Сфорцо открыл дверь перед ней, затем вернулся к Гамиду и Рите.
— Вы уходите, ваша светлость? — холодно спросил он.
Рита испугалась, услышав ледяной тон его голоса.
Оба попрощались и вышли вместе. Улицы были пустынны, Гамид пошел вперед, но Сфорцо нагнал его. Оба молчали. В плохо освещенном, пустынном переулке Сфорцо остановился.
— Вы разрешили себе критиковать мою игру, ваша светлость, — сказал он ледяным тоном.
Гамид рассмеялся; теперь, когда азарт игры прошел, он успокоился. Он терпеть не мог проигрывать деньги и тратил юс только на женщин.
Он сказал полуснисходительно, полудерзко:
— Мой дорогой маркиз, я даже не помню…
— Может быть, вы вспомните теперь, ваша светлость? — сказал Сфорцо тем же ледяным голосом и ударил принца по лицу. — Я пошлю вам моих секундантов.

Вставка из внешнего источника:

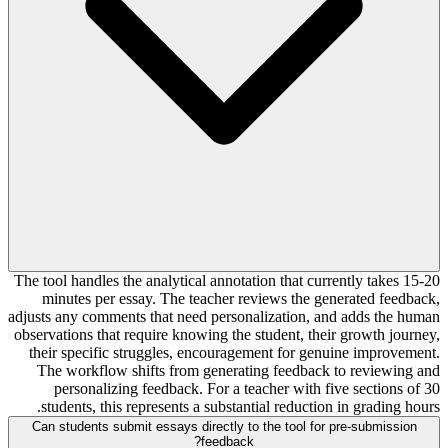
The tool handles the analytical annotation that currently takes 15-20
minutes per essay. The teacher reviews the generated feedback,
adjusts any comments that need personalization, and adds the human
observations that require knowing the student, their growth journey,
their specific struggles, encouragement for genuine improvement.
The workflow shifts from generating feedback to reviewing and
personalizing feedback. For a teacher with five sections of 30
students, this represents a substantial reduction in grading hours.
Can students submit essays directly to the tool for pre-submission
feedback?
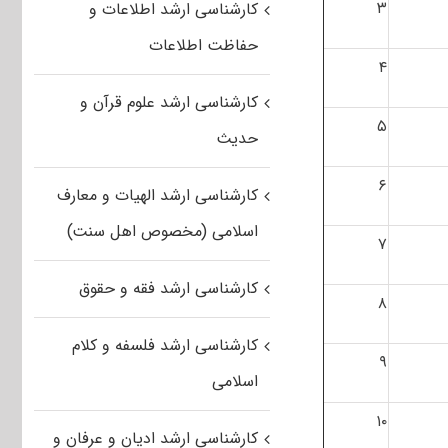
۳
کارشناسی ارشد اطلاعات و
حفاظت اطلاعات
۴
کارشناسی ارشد علوم قرآن و
۵
حدیث
۶
کارشناسی ارشد الهیات و معارف
اسلامی (مخصوص اهل سنت)
۷
کارشناسی ارشد فقه و حقوق
۸
کارشناسی ارشد فلسفه و کلام
۹
اسلامی
۱۰
کارشناسی ارشد ادیان و عرفان و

Он остановился в ожидании.
Удар Гамида пришелся ему по груди и мог бы убить человека.
На один момент Сфорцо показалось, что он упадет в обморок. Он ясно увидел себя лежащим у ног египтянина. Усилием воли он удержался на ногах, стараясь побороть дурманящее чувство слабости. Он стоял, покачиваясь, плотно сжав губы, тяжело дыша от боли в груди. Он был высокого роста, но более худой, чем Гамид.
Гамид эль-Алим достал портсигар и, рассмеявшись, сказал:
— Спокойной ночи, маркиз, приятных сновидений.
Сверкающие огни плясали перед глазами Сфорцо.
«Убить его, убить голыми руками!»
В тот момент, когда Гамид спрятал портсигар, он бросился на него.
— Я заставлю вас драться, — сказал он, и его железный кулак опустился на Гамида.
С проклятиями Гамид начал защищаться. Изнежившись за последнее время спокойной жизни, он отвык от бокса, но этого итальянца, проявлявшего такой интерес к Каро, он хотел наказать. Он обхватил Сфорцо обеими руками, словно собираясь переломить ему кости.
Несмотря на острую боль, Сфорцо сохранил спокойствие и, подняв тяжелый кулак, ударил Гамида с размаху по лицу. Он почувствовал, что тиски, державшие его, разжались. Он покачнулся, стараясь сохранить равновесие и тяжело дыша. Только в следующую секунду он заметил, что эль-Алим лежал распростертый у его ног.
Придя несколько в себя, он нагнулся и положил руку на сердце Гамида. Оно билось медленно, но равномерно.
Сфорцо выпрямился, стараясь дышать спокойнее, и медленно направился домой, даже не оглянувшись на неподвижное тело, лежавшее на земле.